I'm not sure if there will be such use cases that the author want to hand-pick all allowed attributes and declare them inside props so nothing in $attrs will be touched. Technically it is a valid usage but users may come across the warning.
I'm not sure if there will be such use cases that the author want to hand-pick all allowed attributes and declare them inside props so nothing in $attrs will be touched. Technically it is a valid usage but users may come across the warning.
@Justineo Beyond the unnecessary clutter this would add to the component definition (especially for the minimum 21 aria attributes every element must accept), wouldn't this also prevent unpredictable attributes from being used (e.g. data-testid for e2e tests)? For that reason, wouldn't hand-picking attributes always be an anti-pattern?
wouldn't hand-picking attributes always be an anti-pattern?
Yes. I'm just saying it's valid in the current mechanism, despite being an anti-pattern. On a second thought it may be good enough to suggest them spread $attrs instead.

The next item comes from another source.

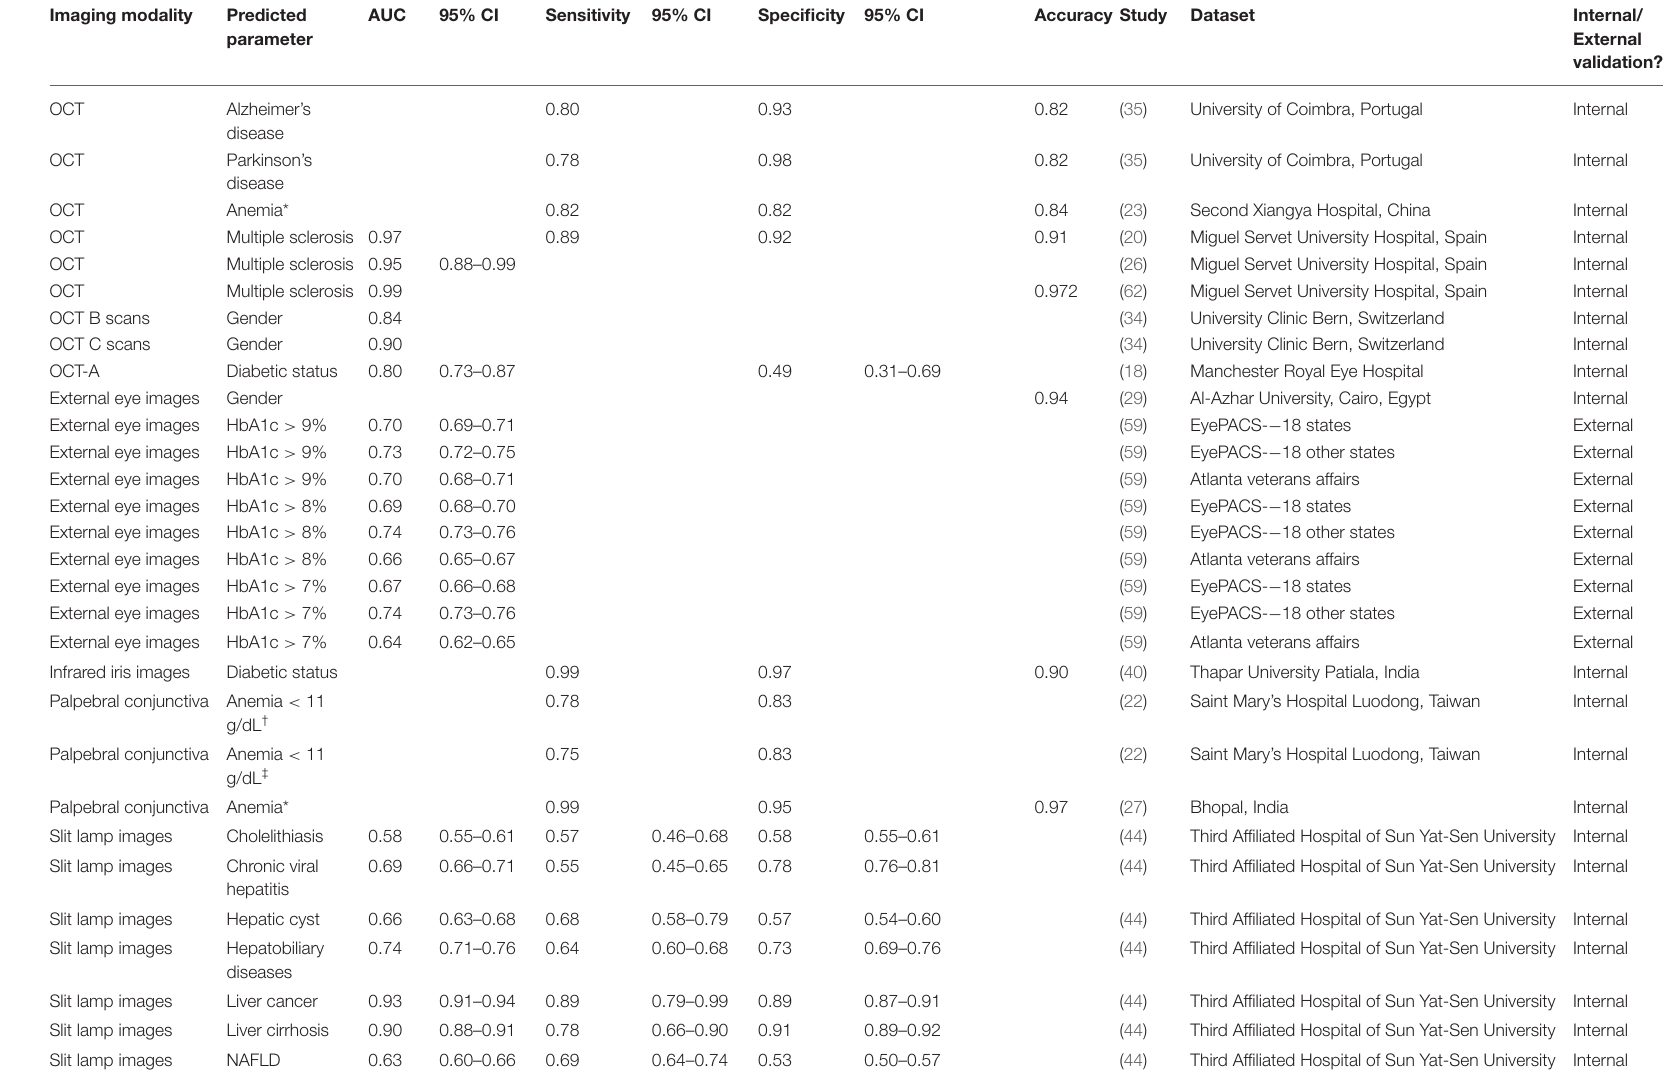
TABLE 2 | Performances of OCT or external eye imaging AI models in predicting systemic disease and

Another issue might be whether we suggest authors to always spread the $attrs object in the warning message, or give them some space to explicitly allow/disallow the attributes end up with in the target element. I saw some React component libs only allow data-*/aria-*/role to be passed through.
@Justineo
suggest authors to always spread the $attrs object in the warning message
That would be my preference, as I'm still not convinced there's a valid use case for whitelisting. I feel like there can always be exceptions where an attribute beyond data-*/aria-*/role is necessary due to a strange requirement in a vendor library or specific accessibility technology.

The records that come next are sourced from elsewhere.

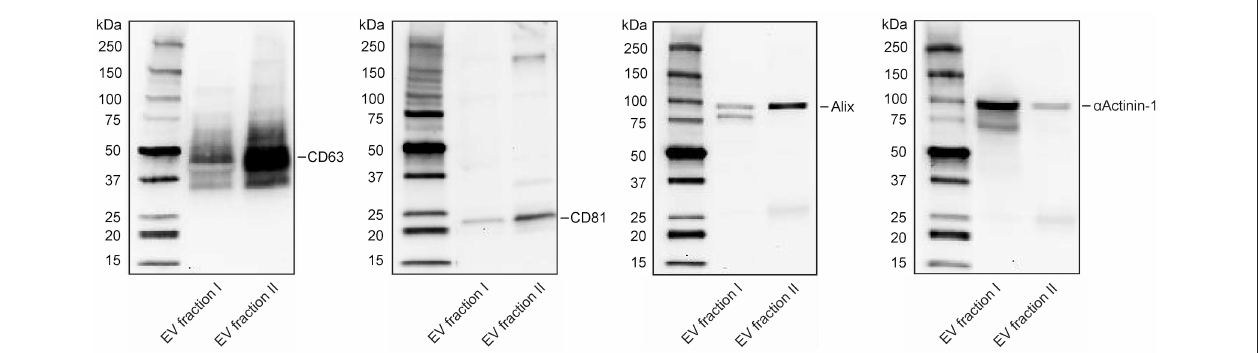
FIGURE 3 | Characterization of extracellular vesicle fractions by Western Blotting. Detection of CD63, CD81, Alix, and α Actinin-1 in EV fraction I (enriched in microvesicles) and EV fraction II (enriched in exosomes). Twenty microgram protein were loaded per lane. Exposure time: 5min for CD63, 11min for CD81, 10min for Alix, and 4min for α Actinin-1. Expected bands: 30–60, 22–26, 96, 100 kDa,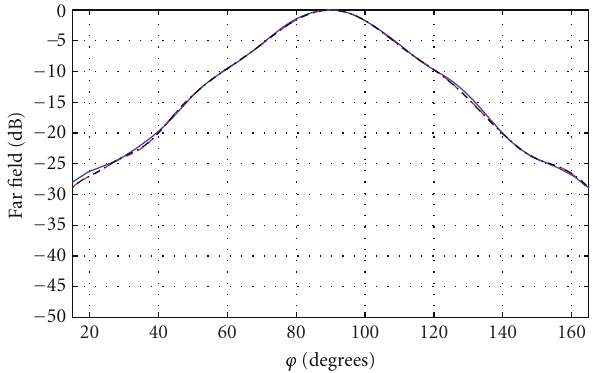
Figure 11: Dual horn, vertical polarization. ϕ cut of the ϑ compo- nent of the far field. Blue solid line: proposed approach, when no probe-compensation is applied. Red dashed line: approach in [7, 8]. Black dash-dot line: standard, probe compensated NF-FF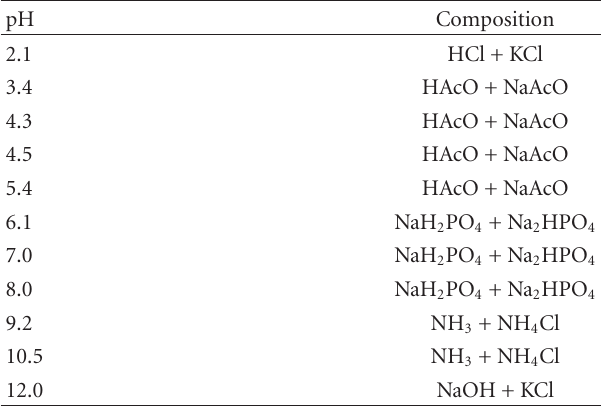
Table 1: Supporting electrolyte bu ff er solutions. pH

give them some space to explicitly allow/disallow the attributes end up with in the target element. I saw some React component libs only allow data-/aria-/role to be passed through.
If users _really_ need to do attribute whitelisting (or blacklisting), they technically already can, e.g. with:
pickBy(
this.$attrs,
(value, key) =>
/^(data|aria)[A-Z]/.test(key) ||
['role'].includes(key)
)
And this would still trigger the getter for $attrs, thus disabling the warning, so I think that should keep those users from complaining.
As this thread has become super long and hard to navigate, let's open separate issues to discuss specific topics.
Open separate issue for attrs fallthrough behavior: #5
Closing in favor of public RFCs.
Most helpful comment
/cc @vuejs/collaborators @octref @Atinux @DanielRosenwasser @alexchopin @clarkdo @pi0 @chenjiahan @johnleider @Leopoldthecoder @KaelWD @icarusion @rstoenescu @rigor789 @Hanks10100
You have been added to this repo either because you are a core team member or as maintainer of notable projects that builds on top of Vue. I'm giving you early access to the WIP repo to provide early feedback on proposed breaking changes to Vue internals. What I am most interested in is how much would the above changes affect your project - for each change, how difficult would it be to adapt to it? Would any of these be a deal breaker? Any of these would really help? Any additional ideas? Any type of feedback is welcome - also keep in mind that this is very early stage and nothing is set in stone yet.